§ **Stated problem 1**: According to the lawn watering article, what can over-watering lead to?

The Water Dilemma: Keep the green lawn or not while following water conservation concerns

Lawn Watering Guidelines To Understand

As summer wears on, lawns are becoming drier, yellower, and harder to maintain throughout the United States. We all fight the urge to water our lawn several times a day when we know water conservation is a goal for a healthy environment. However, not watering your lawn 24/7 doesn’t mean you have to accept having a less-than-beautiful-looking lawn. In fact, by following a few lawn care guidelines, you can enjoy saving water, enriching your soil, and having vibrant green grass with complete ease.

More Water Isn’t Always Better

It isn’t abnormal to assume water is the answer to your lawn woes. Plants like water, right? Look at it this way, though; people like water, too. We need water. However, too much can definitely harm us. Likewise, your lawn has a thresh hold, and over-watering can lead to drowned grass, molds, moss, and a variety of other outcomes.

§ **Stated problem 2**: In the rows, start at the line containing "entry reads 3.02" and finish after the line containing "Time read: 3.36". Rewrite only those lines, replacing "sample entry" with "model entry" and leaving everything else unchanged.

§ **Records shown**:
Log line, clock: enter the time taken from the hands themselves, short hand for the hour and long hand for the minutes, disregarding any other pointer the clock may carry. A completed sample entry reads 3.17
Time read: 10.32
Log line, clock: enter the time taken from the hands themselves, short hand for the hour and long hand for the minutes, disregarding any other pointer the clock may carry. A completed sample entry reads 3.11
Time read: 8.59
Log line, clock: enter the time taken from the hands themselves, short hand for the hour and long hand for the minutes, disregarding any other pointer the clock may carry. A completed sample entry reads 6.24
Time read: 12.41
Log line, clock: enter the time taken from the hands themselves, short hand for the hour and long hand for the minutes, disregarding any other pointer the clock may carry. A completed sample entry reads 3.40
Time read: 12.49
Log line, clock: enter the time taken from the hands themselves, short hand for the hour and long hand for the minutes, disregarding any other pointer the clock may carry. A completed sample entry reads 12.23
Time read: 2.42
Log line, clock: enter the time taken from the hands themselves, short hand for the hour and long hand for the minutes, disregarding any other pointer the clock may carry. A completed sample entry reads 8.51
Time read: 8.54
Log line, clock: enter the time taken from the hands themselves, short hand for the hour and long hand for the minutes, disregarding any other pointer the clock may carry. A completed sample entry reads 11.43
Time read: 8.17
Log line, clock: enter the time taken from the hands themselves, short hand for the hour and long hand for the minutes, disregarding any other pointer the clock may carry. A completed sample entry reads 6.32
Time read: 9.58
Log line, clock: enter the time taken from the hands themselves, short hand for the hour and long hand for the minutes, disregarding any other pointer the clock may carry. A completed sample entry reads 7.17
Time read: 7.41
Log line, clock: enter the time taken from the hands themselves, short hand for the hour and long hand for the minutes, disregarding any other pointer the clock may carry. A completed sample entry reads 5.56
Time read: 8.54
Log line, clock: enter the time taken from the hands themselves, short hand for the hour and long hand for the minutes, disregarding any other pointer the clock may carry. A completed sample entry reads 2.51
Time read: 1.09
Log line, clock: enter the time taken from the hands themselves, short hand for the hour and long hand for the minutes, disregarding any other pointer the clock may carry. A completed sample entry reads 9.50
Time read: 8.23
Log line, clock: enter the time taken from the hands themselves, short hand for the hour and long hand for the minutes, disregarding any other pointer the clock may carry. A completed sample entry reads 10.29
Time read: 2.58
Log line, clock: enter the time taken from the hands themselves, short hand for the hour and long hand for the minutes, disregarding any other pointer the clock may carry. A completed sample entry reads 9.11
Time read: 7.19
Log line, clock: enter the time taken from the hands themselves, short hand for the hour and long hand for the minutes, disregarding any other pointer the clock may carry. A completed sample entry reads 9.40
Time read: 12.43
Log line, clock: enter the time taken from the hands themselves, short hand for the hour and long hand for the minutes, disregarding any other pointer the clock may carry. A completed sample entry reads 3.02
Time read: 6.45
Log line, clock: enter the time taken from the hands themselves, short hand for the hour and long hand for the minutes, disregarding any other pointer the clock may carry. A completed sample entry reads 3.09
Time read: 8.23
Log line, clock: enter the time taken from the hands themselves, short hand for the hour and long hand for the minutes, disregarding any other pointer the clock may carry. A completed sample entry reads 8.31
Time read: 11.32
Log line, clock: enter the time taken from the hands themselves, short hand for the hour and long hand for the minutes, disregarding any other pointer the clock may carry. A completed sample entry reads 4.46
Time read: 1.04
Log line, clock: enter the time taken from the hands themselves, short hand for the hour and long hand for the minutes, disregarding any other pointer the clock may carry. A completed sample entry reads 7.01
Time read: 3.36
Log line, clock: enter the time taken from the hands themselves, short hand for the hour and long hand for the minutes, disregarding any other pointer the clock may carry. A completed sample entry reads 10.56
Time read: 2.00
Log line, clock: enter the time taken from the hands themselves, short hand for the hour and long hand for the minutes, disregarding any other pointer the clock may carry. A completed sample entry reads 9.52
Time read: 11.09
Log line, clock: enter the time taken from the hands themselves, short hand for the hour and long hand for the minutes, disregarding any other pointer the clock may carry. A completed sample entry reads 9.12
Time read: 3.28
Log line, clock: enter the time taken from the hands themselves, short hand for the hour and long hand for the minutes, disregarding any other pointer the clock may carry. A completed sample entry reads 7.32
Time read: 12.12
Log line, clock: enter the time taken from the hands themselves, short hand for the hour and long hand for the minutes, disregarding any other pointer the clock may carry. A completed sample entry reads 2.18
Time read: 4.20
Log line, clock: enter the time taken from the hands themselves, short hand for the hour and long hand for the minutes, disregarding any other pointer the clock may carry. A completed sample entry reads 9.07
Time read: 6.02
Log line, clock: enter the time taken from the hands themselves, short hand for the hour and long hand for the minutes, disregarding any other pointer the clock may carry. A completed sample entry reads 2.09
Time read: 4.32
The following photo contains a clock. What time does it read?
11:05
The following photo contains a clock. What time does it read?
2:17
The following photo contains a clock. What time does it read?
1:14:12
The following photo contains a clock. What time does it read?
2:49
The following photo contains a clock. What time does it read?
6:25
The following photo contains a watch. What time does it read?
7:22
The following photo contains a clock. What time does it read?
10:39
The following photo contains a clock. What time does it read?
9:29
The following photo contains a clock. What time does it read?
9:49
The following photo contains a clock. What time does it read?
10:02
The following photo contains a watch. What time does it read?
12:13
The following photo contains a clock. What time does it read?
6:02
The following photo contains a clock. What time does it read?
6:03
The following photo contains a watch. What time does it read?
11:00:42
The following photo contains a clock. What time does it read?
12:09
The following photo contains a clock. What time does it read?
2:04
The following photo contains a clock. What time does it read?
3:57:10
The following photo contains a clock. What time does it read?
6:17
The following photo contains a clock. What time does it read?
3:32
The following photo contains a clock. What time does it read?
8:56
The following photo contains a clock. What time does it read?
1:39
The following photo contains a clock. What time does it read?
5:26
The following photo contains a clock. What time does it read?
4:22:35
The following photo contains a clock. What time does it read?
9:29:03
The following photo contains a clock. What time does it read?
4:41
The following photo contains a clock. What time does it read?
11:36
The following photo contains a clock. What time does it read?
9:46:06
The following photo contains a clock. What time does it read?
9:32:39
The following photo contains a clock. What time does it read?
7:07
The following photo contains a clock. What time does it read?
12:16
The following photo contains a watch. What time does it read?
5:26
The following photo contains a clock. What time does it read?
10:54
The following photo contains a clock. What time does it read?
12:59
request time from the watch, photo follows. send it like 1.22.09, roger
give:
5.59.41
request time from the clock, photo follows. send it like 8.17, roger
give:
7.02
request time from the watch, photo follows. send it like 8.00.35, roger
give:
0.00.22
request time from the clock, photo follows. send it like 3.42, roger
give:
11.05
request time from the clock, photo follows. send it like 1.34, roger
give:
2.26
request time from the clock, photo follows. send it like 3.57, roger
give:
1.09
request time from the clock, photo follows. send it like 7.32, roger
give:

§ **Answer 1**: Over-watering can lead to drowned grass, molds, moss, and a variety of other outcomes.

§ **Answer 2**:
Log line, clock: enter the time taken from the hands themselves, short hand for the hour and long hand for the minutes, disregarding any other pointer the clock may carry. A completed model entry reads 3.02
Time read: 6.45
Log line, clock: enter the time taken from the hands themselves, short hand for the hour and long hand for the minutes, disregarding any other pointer the clock may carry. A completed model entry reads 3.09
Time read: 8.23
Log line, clock: enter the time taken from the hands themselves, short hand for the hour and long hand for the minutes, disregarding any other pointer the clock may carry. A completed model entry reads 8.31
Time read: 11.32
Log line, clock: enter the time taken from the hands themselves, short hand for the hour and long hand for the minutes, disregarding any other pointer the clock may carry. A completed model entry reads 4.46
Time read: 1.04
Log line, clock: enter the time taken from the hands themselves, short hand for the hour and long hand for the minutes, disregarding any other pointer the clock may carry. A completed model entry reads 7.01
Time read: 3.36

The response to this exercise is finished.